══ 利用可能なデータ
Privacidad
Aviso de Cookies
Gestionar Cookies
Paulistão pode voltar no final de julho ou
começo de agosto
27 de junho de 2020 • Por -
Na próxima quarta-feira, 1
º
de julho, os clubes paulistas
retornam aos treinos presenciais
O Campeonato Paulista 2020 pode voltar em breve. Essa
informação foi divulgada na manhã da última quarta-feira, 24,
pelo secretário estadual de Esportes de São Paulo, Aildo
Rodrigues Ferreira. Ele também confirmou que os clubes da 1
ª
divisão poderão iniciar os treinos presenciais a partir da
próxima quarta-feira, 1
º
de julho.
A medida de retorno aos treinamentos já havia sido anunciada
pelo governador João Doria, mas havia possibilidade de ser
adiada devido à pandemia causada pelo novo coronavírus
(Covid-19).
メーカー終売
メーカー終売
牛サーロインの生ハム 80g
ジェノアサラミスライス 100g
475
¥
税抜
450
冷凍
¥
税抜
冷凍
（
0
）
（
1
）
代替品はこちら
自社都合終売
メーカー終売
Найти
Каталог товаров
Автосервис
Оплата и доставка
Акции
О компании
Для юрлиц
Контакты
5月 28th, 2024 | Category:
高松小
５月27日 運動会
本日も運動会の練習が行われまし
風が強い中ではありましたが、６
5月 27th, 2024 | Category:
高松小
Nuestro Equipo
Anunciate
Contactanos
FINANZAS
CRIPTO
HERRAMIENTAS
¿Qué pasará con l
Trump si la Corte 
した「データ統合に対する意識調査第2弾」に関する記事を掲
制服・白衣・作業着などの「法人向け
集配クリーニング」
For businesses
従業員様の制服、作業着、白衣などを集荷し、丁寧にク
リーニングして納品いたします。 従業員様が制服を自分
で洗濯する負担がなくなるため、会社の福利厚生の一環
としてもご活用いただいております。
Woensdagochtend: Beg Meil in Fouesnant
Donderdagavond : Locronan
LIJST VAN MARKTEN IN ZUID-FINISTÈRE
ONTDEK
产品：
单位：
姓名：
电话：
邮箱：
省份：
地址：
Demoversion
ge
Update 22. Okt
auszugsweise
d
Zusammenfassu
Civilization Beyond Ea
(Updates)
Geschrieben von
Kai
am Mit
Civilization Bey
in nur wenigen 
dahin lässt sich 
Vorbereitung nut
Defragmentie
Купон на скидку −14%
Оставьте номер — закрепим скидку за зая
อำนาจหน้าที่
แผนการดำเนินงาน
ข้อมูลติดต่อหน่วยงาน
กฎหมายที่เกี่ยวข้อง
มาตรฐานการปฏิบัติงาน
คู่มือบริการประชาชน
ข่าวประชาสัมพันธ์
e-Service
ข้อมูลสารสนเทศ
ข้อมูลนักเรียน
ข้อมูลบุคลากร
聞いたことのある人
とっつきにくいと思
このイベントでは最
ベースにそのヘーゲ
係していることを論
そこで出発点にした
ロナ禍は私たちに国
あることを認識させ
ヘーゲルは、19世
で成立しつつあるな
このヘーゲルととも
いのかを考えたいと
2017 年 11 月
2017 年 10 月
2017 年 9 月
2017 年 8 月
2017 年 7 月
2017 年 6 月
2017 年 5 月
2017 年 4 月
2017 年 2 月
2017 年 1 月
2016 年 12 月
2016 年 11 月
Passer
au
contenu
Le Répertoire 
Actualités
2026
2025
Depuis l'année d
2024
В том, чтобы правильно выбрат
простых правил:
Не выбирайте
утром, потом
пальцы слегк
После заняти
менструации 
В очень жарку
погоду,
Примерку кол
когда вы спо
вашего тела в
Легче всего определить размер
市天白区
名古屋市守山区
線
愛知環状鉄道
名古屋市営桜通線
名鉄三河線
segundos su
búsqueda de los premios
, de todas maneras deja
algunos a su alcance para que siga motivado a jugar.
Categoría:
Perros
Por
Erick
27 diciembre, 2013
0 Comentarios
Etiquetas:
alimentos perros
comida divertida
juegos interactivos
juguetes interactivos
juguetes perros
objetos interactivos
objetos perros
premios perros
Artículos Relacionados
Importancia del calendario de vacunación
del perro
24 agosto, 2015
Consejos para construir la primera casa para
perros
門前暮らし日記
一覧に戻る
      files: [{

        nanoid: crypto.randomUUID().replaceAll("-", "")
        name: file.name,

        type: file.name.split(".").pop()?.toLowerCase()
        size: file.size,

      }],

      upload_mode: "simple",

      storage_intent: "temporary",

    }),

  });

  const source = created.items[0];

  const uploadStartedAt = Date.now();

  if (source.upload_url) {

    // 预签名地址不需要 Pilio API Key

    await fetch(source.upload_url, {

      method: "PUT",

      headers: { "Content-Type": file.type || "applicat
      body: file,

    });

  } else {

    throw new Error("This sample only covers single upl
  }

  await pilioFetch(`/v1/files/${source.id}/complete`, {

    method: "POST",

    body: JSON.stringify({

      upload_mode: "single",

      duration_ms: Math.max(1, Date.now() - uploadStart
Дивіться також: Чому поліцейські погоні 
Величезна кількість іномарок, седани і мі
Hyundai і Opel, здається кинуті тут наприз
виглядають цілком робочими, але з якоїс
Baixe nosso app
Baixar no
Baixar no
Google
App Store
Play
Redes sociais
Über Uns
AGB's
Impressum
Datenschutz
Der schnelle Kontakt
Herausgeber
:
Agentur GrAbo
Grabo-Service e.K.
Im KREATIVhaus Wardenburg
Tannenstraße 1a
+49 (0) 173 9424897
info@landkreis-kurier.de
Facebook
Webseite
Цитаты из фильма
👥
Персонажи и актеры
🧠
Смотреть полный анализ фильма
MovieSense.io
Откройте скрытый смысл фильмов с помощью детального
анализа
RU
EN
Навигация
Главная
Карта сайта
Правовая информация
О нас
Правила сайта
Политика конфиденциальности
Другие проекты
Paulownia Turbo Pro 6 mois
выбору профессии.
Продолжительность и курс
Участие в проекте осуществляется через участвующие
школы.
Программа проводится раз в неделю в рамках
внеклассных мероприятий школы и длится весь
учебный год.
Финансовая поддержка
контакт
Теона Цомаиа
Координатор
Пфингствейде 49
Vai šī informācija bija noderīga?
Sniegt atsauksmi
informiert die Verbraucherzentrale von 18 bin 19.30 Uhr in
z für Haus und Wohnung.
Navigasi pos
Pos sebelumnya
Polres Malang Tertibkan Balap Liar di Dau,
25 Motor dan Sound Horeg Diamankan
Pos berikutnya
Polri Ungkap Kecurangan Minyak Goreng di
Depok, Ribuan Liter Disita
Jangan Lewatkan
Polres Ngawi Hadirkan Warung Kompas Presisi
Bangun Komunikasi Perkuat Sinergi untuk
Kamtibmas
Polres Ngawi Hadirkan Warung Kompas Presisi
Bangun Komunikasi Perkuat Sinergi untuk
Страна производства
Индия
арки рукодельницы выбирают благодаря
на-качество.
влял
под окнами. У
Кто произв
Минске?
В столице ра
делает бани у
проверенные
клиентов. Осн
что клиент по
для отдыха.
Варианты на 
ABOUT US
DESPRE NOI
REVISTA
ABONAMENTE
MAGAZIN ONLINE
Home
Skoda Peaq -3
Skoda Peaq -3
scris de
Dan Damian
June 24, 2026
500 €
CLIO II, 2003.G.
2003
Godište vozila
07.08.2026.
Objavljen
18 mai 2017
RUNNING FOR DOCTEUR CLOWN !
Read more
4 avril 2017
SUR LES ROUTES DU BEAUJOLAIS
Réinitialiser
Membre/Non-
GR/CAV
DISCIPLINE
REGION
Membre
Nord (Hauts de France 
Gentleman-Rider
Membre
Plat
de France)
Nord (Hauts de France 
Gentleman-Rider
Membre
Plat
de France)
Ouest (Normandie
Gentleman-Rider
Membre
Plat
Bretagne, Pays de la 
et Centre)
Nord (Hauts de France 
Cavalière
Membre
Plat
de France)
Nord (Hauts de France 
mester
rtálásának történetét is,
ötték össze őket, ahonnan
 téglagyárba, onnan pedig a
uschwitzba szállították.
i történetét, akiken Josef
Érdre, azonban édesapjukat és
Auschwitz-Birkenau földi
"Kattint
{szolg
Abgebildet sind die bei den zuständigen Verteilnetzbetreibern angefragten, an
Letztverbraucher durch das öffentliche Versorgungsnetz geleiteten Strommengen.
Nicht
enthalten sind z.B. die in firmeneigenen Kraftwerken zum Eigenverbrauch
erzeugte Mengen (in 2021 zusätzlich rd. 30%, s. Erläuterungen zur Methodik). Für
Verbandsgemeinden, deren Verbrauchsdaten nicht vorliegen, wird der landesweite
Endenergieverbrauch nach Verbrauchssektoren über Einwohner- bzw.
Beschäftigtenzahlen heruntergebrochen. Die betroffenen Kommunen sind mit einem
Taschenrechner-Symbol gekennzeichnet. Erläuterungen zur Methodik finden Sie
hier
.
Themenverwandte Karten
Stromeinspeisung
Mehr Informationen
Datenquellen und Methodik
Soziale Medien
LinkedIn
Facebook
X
════
▸ **実施手順**: 上記のデータから、文字列「havia」を含む行をすべて特定し、各行を書き写してください。大文字と小文字は区別されます。

▸ **解答例**:
A medida de retorno aos treinamentos já havia sido anunciada
pelo governador João Doria, mas havia possibilidade de ser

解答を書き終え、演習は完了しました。